▶ Extracto de datos:
========
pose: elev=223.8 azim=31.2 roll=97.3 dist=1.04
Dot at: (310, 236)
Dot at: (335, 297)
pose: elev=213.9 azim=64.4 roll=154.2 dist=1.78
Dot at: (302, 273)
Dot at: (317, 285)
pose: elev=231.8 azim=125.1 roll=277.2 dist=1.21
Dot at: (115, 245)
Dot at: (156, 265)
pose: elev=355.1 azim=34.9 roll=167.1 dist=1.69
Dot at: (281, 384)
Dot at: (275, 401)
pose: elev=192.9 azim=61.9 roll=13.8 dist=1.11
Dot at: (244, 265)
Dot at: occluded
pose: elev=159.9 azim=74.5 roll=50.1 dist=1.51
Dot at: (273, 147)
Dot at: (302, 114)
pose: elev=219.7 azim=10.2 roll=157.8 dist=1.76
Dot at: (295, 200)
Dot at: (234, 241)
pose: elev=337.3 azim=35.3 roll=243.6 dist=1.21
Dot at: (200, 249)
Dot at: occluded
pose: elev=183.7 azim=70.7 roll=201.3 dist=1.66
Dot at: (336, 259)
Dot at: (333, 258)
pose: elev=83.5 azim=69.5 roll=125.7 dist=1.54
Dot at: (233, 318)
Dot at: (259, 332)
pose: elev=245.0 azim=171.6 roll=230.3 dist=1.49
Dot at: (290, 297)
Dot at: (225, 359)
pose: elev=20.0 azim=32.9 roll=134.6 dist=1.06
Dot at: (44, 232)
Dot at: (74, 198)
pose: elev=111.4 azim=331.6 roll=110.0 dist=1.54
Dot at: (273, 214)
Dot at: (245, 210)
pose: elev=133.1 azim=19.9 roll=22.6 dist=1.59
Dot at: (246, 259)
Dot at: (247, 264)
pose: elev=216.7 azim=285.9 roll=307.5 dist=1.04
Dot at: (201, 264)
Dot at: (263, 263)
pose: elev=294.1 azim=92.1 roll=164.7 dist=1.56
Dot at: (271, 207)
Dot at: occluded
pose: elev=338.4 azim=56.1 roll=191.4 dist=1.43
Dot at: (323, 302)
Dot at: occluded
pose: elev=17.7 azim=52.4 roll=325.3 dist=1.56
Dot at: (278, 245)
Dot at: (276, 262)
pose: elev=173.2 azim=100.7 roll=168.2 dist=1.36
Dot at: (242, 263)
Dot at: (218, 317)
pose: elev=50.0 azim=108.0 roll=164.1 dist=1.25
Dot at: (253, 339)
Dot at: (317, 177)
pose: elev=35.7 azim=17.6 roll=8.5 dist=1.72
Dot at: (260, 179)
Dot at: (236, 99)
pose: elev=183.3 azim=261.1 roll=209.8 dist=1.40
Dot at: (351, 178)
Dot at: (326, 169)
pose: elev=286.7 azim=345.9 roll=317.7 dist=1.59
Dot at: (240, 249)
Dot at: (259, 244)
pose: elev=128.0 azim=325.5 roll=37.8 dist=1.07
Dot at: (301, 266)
========
▶ Actividad: Copia de nuevo todas las filas y renombra "pose" como "camera". No cambies nada más.

▶ Respuesta:
camera: elev=223.8 azim=31.2 roll=97.3 dist=1.04
Dot at: (310, 236)
Dot at: (335, 297)
camera: elev=213.9 azim=64.4 roll=154.2 dist=1.78
Dot at: (302, 273)
Dot at: (317, 285)
camera: elev=231.8 azim=125.1 roll=277.2 dist=1.21
Dot at: (115, 245)
Dot at: (156, 265)
camera: elev=355.1 azim=34.9 roll=167.1 dist=1.69
Dot at: (281, 384)
Dot at: (275, 401)
camera: elev=192.9 azim=61.9 roll=13.8 dist=1.11
Dot at: (244, 265)
Dot at: occluded
camera: elev=159.9 azim=74.5 roll=50.1 dist=1.51
Dot at: (273, 147)
Dot at: (302, 114)
camera: elev=219.7 azim=10.2 roll=157.8 dist=1.76
Dot at: (295, 200)
Dot at: (234, 241)
camera: elev=337.3 azim=35.3 roll=243.6 dist=1.21
Dot at: (200, 249)
Dot at: occluded
camera: elev=183.7 azim=70.7 roll=201.3 dist=1.66
Dot at: (336, 259)
Dot at: (333, 258)
camera: elev=83.5 azim=69.5 roll=125.7 dist=1.54
Dot at: (233, 318)
Dot at: (259, 332)
camera: elev=245.0 azim=171.6 roll=230.3 dist=1.49
Dot at: (290, 297)
Dot at: (225, 359)
camera: elev=20.0 azim=32.9 roll=134.6 dist=1.06
Dot at: (44, 232)
Dot at: (74, 198)
camera: elev=111.4 azim=331.6 roll=110.0 dist=1.54
Dot at: (273, 214)
Dot at: (245, 210)
camera: elev=133.1 azim=19.9 roll=22.6 dist=1.59
Dot at: (246, 259)
Dot at: (247, 264)
camera: elev=216.7 azim=285.9 roll=307.5 dist=1.04
Dot at: (201, 264)
Dot at: (263, 263)
camera: elev=294.1 azim=92.1 roll=164.7 dist=1.56
Dot at: (271, 207)
Dot at: occluded
camera: elev=338.4 azim=56.1 roll=191.4 dist=1.43
Dot at: (323, 302)
Dot at: occluded
camera: elev=17.7 azim=52.4 roll=325.3 dist=1.56
Dot at: (278, 245)
Dot at: (276, 262)
camera: elev=173.2 azim=100.7 roll=168.2 dist=1.36
Dot at: (242, 263)
Dot at: (218, 317)
camera: elev=50.0 azim=108.0 roll=164.1 dist=1.25
Dot at: (253, 339)
Dot at: (317, 177)
camera: elev=35.7 azim=17.6 roll=8.5 dist=1.72
Dot at: (260, 179)
Dot at: (236, 99)
camera: elev=183.3 azim=261.1 roll=209.8 dist=1.40
Dot at: (351, 178)
Dot at: (326, 169)
camera: elev=286.7 azim=345.9 roll=317.7 dist=1.59
Dot at: (240, 249)
Dot at: (259, 244)
camera: elev=128.0 azim=325.5 roll=37.8 dist=1.07
Dot at: (301, 266)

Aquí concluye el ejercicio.